[Saved data entries]
==========
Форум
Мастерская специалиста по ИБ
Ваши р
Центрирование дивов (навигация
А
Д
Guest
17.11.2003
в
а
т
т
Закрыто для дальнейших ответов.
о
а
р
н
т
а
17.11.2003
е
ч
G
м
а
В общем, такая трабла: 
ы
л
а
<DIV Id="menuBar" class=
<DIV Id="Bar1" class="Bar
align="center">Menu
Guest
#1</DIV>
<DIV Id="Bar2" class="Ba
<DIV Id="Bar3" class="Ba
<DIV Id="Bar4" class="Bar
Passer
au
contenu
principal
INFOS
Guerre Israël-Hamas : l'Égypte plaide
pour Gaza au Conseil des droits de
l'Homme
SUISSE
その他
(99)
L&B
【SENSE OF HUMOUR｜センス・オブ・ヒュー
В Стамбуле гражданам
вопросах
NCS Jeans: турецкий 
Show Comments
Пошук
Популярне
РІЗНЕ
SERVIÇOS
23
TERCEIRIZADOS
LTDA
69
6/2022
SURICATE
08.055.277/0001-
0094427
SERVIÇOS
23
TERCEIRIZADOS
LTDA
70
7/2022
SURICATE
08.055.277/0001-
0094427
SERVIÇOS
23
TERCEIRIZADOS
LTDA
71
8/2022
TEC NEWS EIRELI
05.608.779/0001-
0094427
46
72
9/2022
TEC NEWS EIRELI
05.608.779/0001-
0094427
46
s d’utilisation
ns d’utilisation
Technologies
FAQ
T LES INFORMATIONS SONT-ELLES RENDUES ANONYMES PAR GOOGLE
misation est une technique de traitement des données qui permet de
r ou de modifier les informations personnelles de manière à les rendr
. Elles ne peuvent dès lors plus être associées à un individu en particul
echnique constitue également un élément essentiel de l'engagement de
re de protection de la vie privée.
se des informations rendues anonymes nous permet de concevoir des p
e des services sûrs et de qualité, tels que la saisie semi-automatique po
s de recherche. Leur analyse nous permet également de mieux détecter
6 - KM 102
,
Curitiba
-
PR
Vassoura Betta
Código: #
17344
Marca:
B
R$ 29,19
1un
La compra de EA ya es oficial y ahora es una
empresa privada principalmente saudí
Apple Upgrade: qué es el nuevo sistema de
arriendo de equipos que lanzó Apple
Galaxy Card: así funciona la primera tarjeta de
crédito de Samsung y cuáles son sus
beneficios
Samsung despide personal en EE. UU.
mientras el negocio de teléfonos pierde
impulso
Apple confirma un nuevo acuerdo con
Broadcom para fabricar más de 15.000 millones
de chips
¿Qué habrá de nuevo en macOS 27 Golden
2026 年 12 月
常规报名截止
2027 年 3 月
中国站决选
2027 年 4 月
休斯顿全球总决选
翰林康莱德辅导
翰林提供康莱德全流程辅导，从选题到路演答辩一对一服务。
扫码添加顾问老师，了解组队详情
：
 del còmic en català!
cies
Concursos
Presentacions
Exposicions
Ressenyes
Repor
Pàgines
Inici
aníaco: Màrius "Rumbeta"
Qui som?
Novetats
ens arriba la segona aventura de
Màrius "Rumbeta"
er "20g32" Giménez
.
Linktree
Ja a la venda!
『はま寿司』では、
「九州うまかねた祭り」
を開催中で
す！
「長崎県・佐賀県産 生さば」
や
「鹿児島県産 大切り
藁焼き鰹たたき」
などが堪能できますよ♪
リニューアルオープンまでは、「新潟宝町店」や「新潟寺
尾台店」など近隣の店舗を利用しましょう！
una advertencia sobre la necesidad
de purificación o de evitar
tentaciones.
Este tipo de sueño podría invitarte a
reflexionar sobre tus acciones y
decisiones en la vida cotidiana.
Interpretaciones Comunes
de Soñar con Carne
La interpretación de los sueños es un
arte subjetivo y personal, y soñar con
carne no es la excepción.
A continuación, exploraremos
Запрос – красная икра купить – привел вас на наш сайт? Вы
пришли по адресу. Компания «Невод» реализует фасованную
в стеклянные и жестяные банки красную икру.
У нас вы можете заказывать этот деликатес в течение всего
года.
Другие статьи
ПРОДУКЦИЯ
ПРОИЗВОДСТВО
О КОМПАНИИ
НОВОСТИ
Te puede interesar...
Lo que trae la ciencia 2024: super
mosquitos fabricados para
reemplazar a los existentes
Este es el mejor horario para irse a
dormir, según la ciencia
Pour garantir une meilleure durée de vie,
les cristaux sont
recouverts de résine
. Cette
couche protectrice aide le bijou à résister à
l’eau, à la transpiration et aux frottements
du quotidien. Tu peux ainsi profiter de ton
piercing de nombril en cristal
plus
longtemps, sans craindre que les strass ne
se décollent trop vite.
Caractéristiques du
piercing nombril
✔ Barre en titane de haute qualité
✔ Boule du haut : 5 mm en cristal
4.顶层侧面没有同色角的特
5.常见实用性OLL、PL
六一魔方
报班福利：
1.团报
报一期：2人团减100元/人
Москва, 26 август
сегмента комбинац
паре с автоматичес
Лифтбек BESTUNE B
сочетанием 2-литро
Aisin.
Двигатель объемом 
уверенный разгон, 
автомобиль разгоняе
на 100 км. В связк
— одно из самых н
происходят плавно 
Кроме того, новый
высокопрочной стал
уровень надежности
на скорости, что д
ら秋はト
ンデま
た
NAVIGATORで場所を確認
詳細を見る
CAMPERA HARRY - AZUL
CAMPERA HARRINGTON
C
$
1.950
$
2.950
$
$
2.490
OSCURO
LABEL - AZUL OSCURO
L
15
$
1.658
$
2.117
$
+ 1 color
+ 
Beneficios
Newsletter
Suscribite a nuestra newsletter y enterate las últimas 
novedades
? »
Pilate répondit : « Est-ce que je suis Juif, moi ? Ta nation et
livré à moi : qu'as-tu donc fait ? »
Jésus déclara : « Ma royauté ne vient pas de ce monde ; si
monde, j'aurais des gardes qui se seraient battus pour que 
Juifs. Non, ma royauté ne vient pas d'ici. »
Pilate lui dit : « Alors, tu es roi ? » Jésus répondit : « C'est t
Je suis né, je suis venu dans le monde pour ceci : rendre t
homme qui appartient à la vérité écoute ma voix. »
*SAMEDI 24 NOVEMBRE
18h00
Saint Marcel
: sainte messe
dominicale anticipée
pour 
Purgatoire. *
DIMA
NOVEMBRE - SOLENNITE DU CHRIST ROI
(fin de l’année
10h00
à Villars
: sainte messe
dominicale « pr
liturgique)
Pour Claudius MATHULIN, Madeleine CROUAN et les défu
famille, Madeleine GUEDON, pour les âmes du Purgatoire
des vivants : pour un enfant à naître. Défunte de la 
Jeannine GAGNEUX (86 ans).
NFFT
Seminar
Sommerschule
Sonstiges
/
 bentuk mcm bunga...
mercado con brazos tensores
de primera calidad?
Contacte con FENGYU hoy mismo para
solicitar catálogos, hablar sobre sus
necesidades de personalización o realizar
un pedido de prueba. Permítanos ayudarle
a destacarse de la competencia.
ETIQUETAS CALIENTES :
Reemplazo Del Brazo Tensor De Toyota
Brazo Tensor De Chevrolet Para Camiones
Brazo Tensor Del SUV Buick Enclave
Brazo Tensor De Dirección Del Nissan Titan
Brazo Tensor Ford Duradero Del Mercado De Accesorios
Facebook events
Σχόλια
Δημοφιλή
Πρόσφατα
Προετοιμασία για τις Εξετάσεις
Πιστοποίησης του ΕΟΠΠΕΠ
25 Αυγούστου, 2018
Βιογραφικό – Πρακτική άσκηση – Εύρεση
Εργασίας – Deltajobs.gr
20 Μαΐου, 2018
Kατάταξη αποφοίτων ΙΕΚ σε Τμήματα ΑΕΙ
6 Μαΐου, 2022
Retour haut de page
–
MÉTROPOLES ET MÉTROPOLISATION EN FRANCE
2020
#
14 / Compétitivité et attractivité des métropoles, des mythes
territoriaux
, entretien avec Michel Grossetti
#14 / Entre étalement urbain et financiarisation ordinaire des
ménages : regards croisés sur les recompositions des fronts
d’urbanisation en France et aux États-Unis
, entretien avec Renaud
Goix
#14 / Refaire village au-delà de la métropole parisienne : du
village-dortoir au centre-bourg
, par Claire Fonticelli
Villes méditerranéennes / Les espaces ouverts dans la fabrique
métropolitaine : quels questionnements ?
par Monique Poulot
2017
==========
- _The task_:
Return, word for word, the lines of the data from the very first one through the line that contains "T LES INFORMATIONS", including both of those lines.

- _Task output_:
Форум
Мастерская специалиста по ИБ
Ваши р
Центрирование дивов (навигация
А
Д
Guest
17.11.2003
в
а
т
т
Закрыто для дальнейших ответов.
о
а
р
н
т
а
17.11.2003
е
ч
G
м
а
В общем, такая трабла: 
ы
л
а
<DIV Id="menuBar" class=
<DIV Id="Bar1" class="Bar
align="center">Menu
Guest
#1</DIV>
<DIV Id="Bar2" class="Ba
<DIV Id="Bar3" class="Ba
<DIV Id="Bar4" class="Bar
Passer
au
contenu
principal
INFOS
Guerre Israël-Hamas : l'Égypte plaide
pour Gaza au Conseil des droits de
l'Homme
SUISSE
その他
(99)
L&B
【SENSE OF HUMOUR｜センス・オブ・ヒュー
В Стамбуле гражданам
вопросах
NCS Jeans: турецкий 
Show Comments
Пошук
Популярне
РІЗНЕ
SERVIÇOS
23
TERCEIRIZADOS
LTDA
69
6/2022
SURICATE
08.055.277/0001-
0094427
SERVIÇOS
23
TERCEIRIZADOS
LTDA
70
7/2022
SURICATE
08.055.277/0001-
0094427
SERVIÇOS
23
TERCEIRIZADOS
LTDA
71
8/2022
TEC NEWS EIRELI
05.608.779/0001-
0094427
46
72
9/2022
TEC NEWS EIRELI
05.608.779/0001-
0094427
46
s d’utilisation
ns d’utilisation
Technologies
FAQ
T LES INFORMATIONS SONT-ELLES RENDUES ANONYMES PAR GOOGLE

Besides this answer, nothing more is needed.